What is Wrong with the EU?
Eurostat just released the 2012 figures for poverty and social exclusion in the EU. The numbers are terrifying. Let me quote the press release: “In 2012, 124.5 million people, or 24.8% of the population, in the EU were at risk of poverty or social exclusion, compared with 24.3% in 2011 and 23.7% in 2008. This means that they were in at least one of the following three conditions: at-risk-of-poverty, severely materially deprived or living in households with very low work intensity”
One may be tempted to shrug. After all, 1% in four years, is not that much. Let me put actual people behind the numbers: The number of people at risk of poverty increased of 5.5 millions between 2008 and 2012. Strikingly, always looking at Eurostat data, the number of jobs lost in the EU28 over the same period is almost exactly the same (-5.4 millions).

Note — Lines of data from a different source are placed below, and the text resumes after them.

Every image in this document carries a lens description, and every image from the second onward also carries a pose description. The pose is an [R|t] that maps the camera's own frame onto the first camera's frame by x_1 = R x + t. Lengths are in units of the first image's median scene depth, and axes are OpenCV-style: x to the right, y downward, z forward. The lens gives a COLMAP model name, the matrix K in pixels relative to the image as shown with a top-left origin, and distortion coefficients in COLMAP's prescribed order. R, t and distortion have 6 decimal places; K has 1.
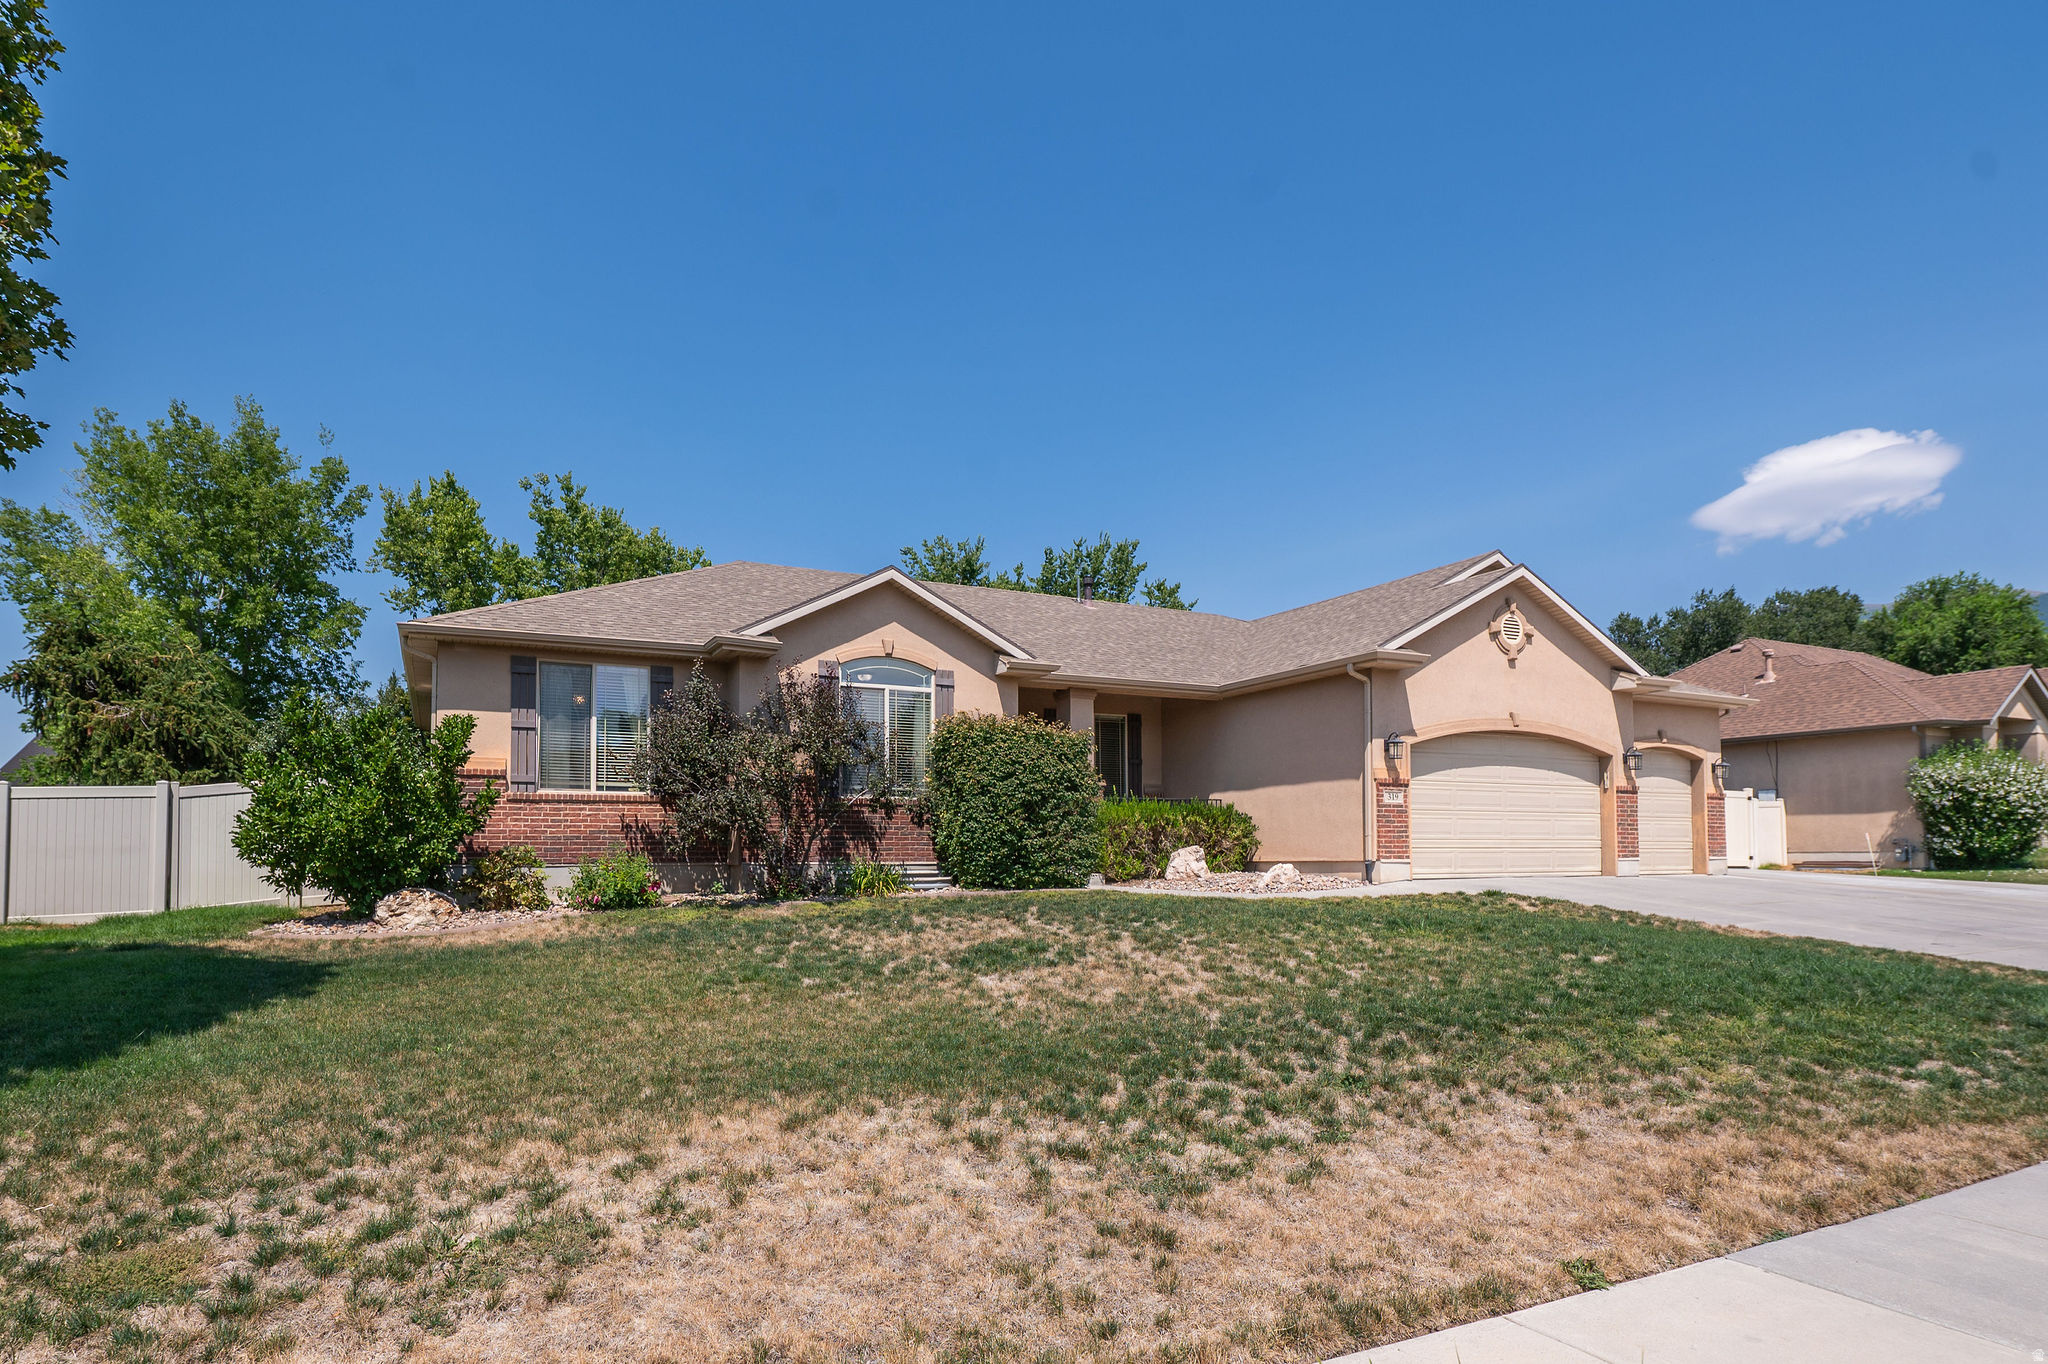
lens RADIAL K [[875.6, 0, 1019.2], [0, 875.6, 671.2], [0, 0, 1]] dist [-0.001852, -0.000485]
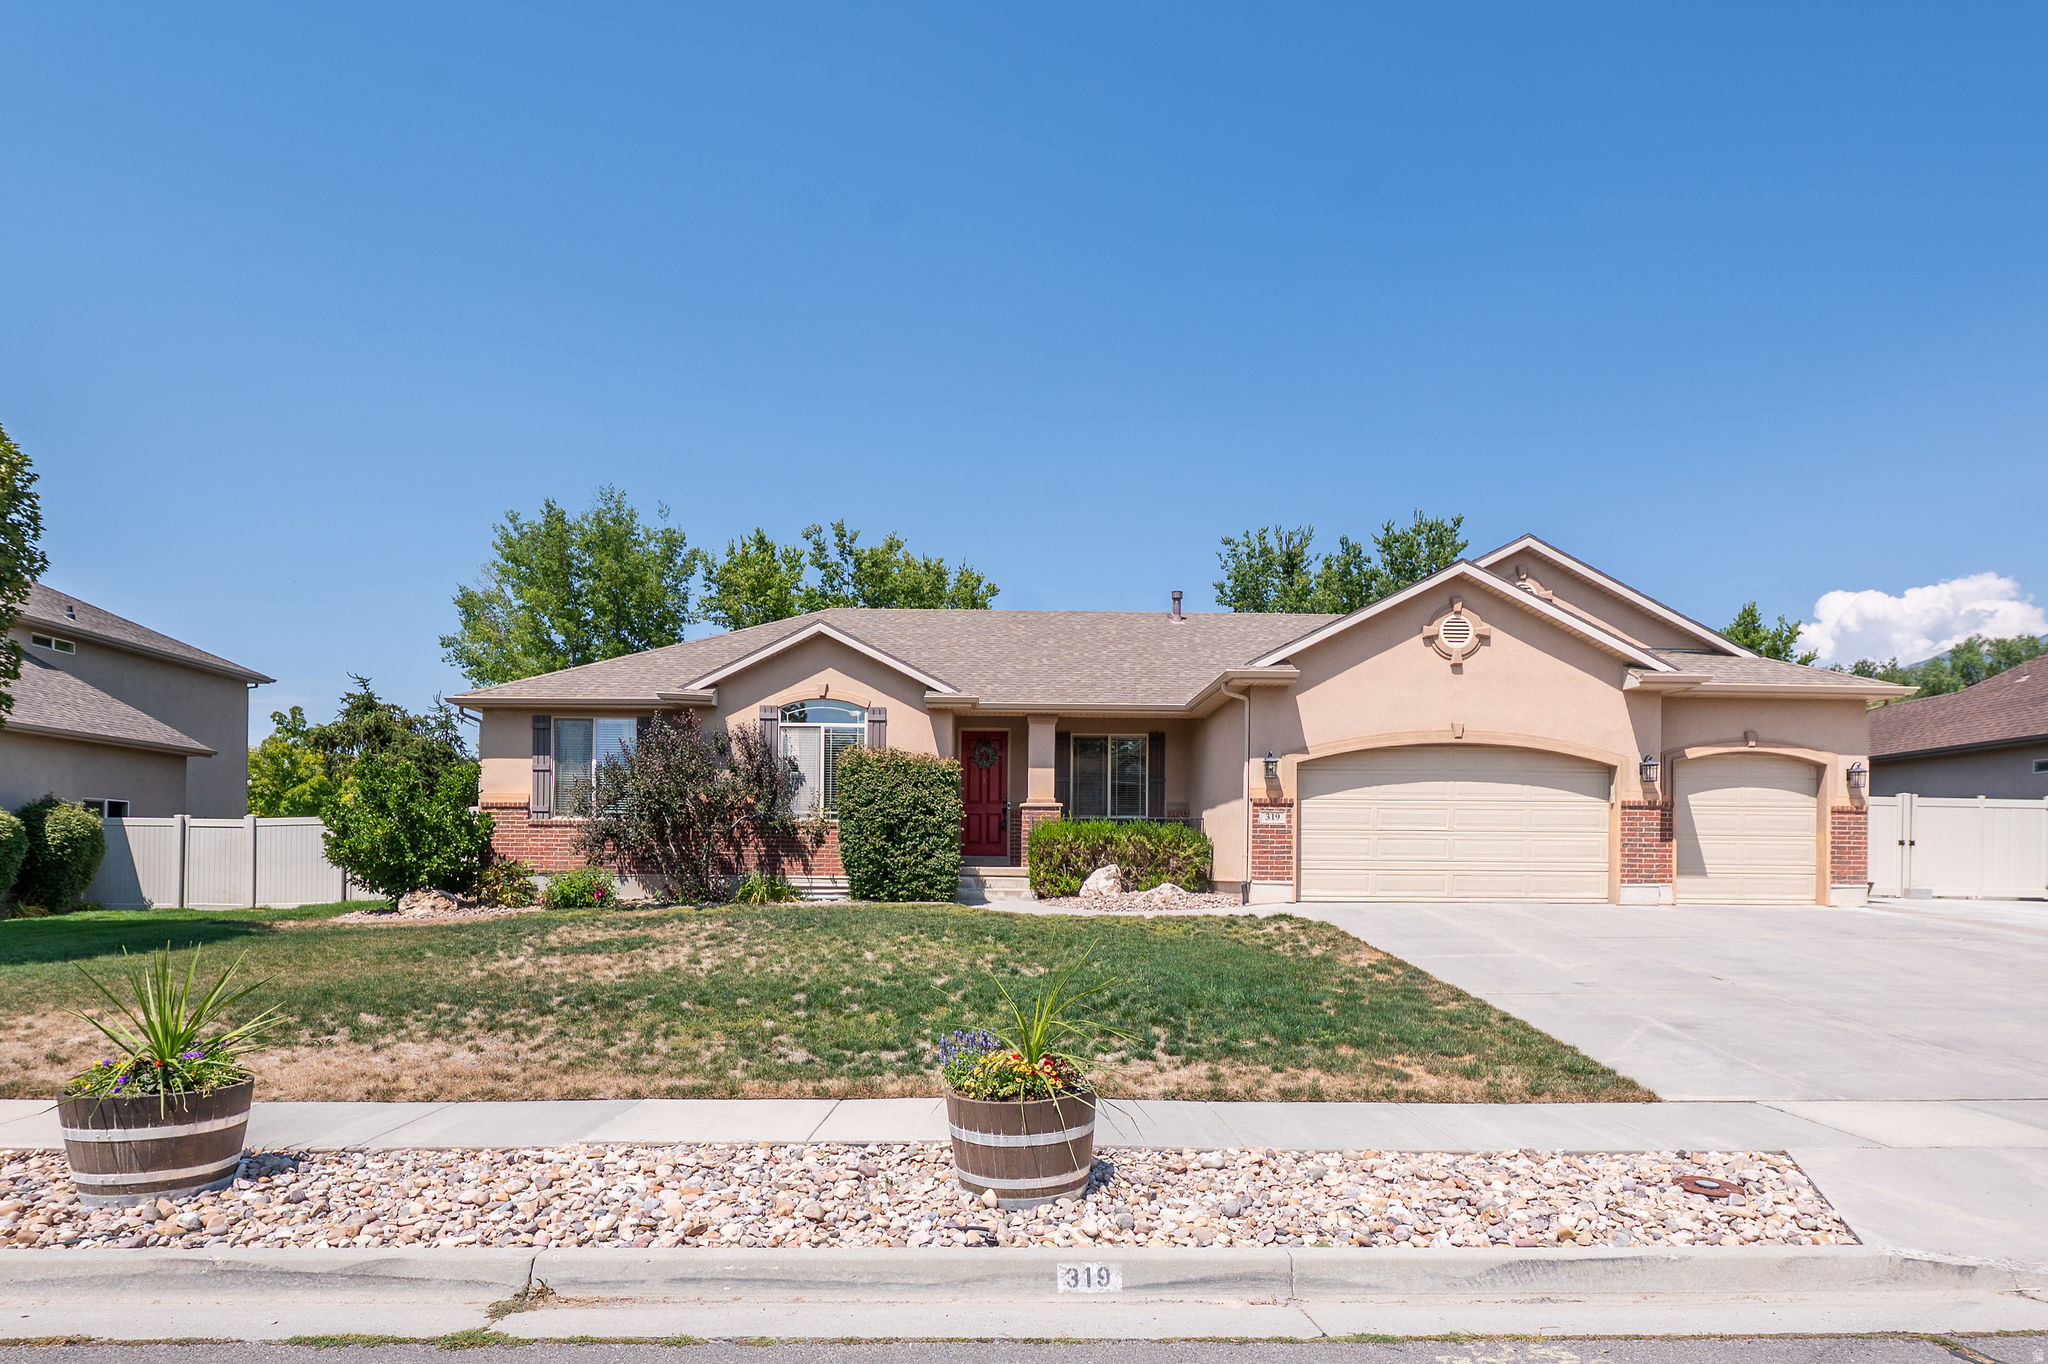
lens RADIAL K [[901.5, 0, 1024.0], [0, 901.5, 682.0], [0, 0, 1]] dist [-0.000368, -0.000087]
pose [[0.944663, -0.054831, -0.323428, 0.479645], [0.055623, 0.998429, -0.006802, -0.015356], [0.323293, -0.011565, 0.946228, -0.040558]]
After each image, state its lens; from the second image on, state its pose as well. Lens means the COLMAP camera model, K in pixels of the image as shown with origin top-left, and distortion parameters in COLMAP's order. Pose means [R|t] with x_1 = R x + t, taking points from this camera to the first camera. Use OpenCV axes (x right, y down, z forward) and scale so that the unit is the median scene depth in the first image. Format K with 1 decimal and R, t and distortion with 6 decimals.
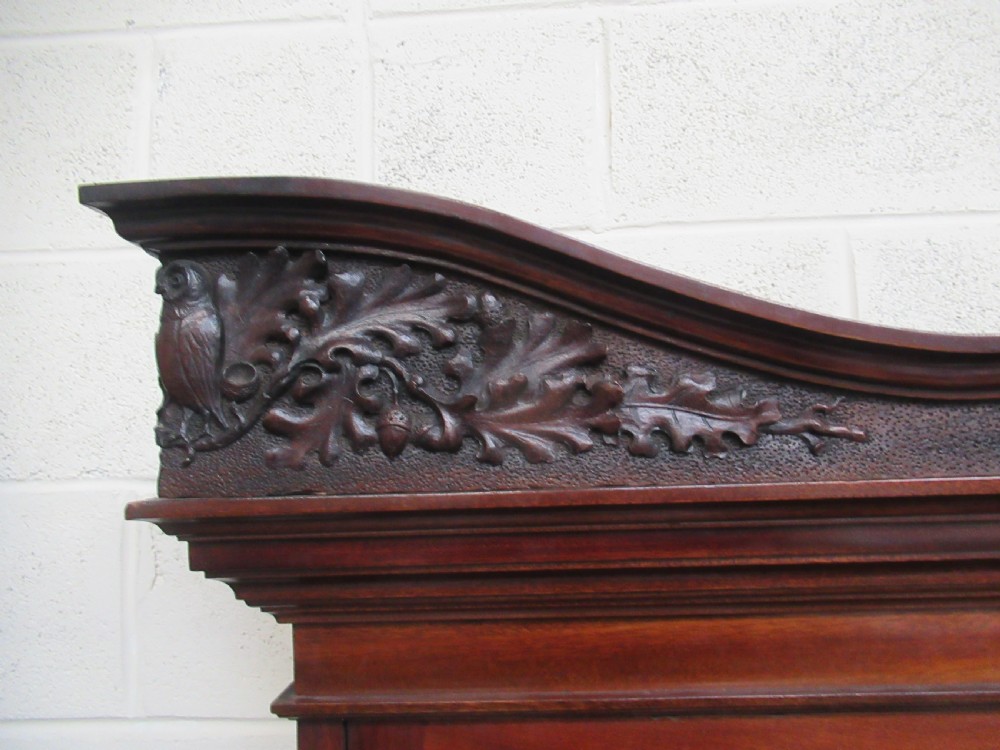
lens RADIAL K [[755.6, 0, 500.0], [0, 755.6, 375.0], [0, 0, 1]] dist [0.002476, -0.002438]
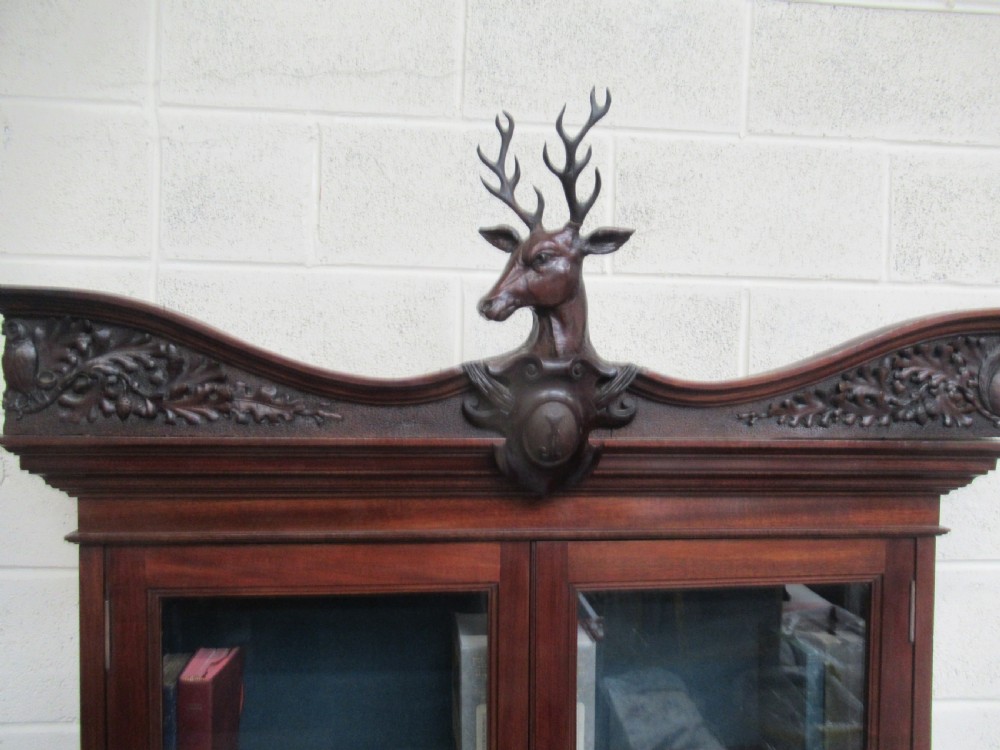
lens RADIAL K [[760.8, 0, 477.5], [0, 760.8, 375.4], [0, 0, 1]] dist [0.009474, 0.012328]
pose [[0.991359, 0.040843, 0.124656, 0.564127], [-0.053213, 0.993805, 0.097574, -0.273293], [-0.119899, -0.103364, 0.987391, -1.202348]]
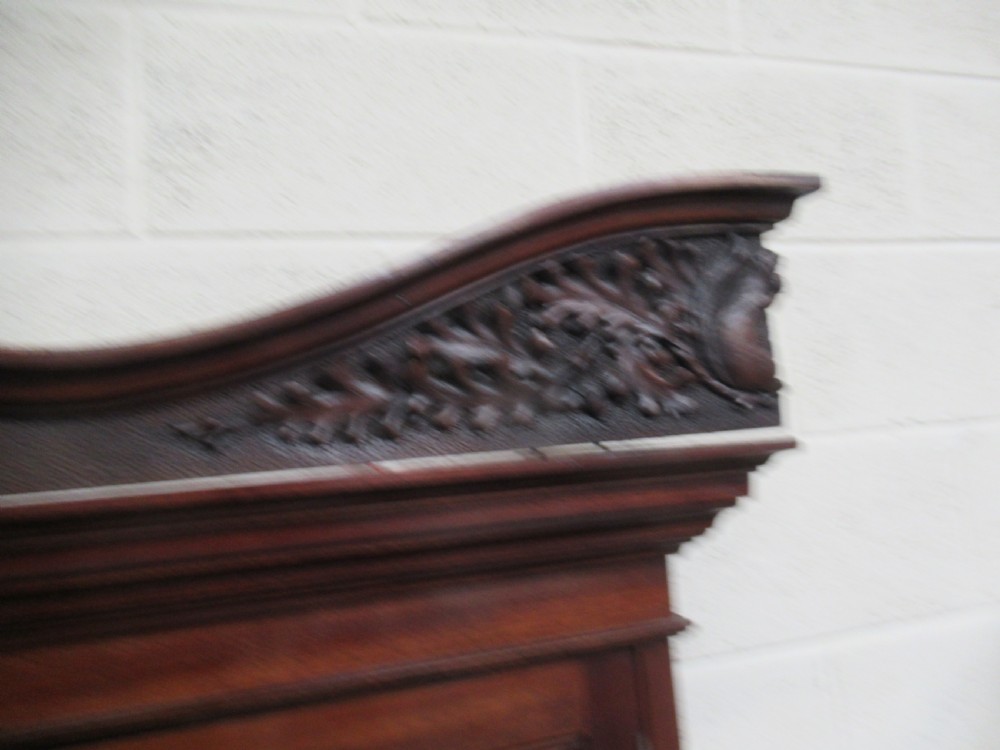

This is plain unacceptable. And teaches us two lessons
- Our welfare system is not capable anymore to shield workers from the hardship of business cycles. We progressively dismantled welfare, becoming “more like the United States”. But we stubbornly refuse to accept the consequence of this, i.e. that fiscal and monetary policy need (like in the US) to be proactive and flexible, so as to dampen the cycle. Constraints to macroeconomic policy, coupled with a diminished protection from the welfare state, spell disaster, social exclusion, and the destruction of the social fabric.
- The second lesson is that these numbers are there to stay. The economy may recover, but the loss of confidence, of capacity, of social status of those who we pushed into hardship, will stay with us for years to come. We are destroying human capital at amazing speed.
What is enraging is that none of this was inevitable. The crisis could have been shielded by less ideological leadership in European institutions and in some most European capitals. Frontloading of austerity in the periphery was a terrible mistake. Not accompanying it with fiscal expansion in the core was a crime, showing of how little solidarity counts, facing the protestant urge to “punish the sinners”.
The result is that one of the most affluent economic areas of the world barely notices that one quarter of its population lives at risk of poverty. What is wrong with us?
Of the EU Budget and Fiscal Rules
Last Friday the negotiations on the 2014-2020 EU budget were put on hold because of fundamental disagreements among Member States. Surprise, Surprise… I do not think it is a big deal anyway. There is not doubt that at the next meeting a last-minute- low-key compromise will materialize. A compromise that will most likely save the most controversial items of the EU budget, like agricultural policy, and cut the very few investment programs that had made it into the budget in the past. But who cares, after all; our leaders will be able to show the usual self complacency, and the rest of us will be left with the all-too familiar sentiment of yet another missed opportunity.
Most commentators blamed David Cameron, but his position was not new, and hardly surprising. The UK has always tried to extract as much as it could from the European process, while giving as little as possible; others did it, are doing it, and will do it. But rarely with the consistency and the single-mindedness of the UK. This was true with EFTA in the 1960s, then again with the infamous UK rebate negotiated by Margaret Thatcher in 1984. If England never played for the common good in the past, how could we expect it to do so at a times of crisis?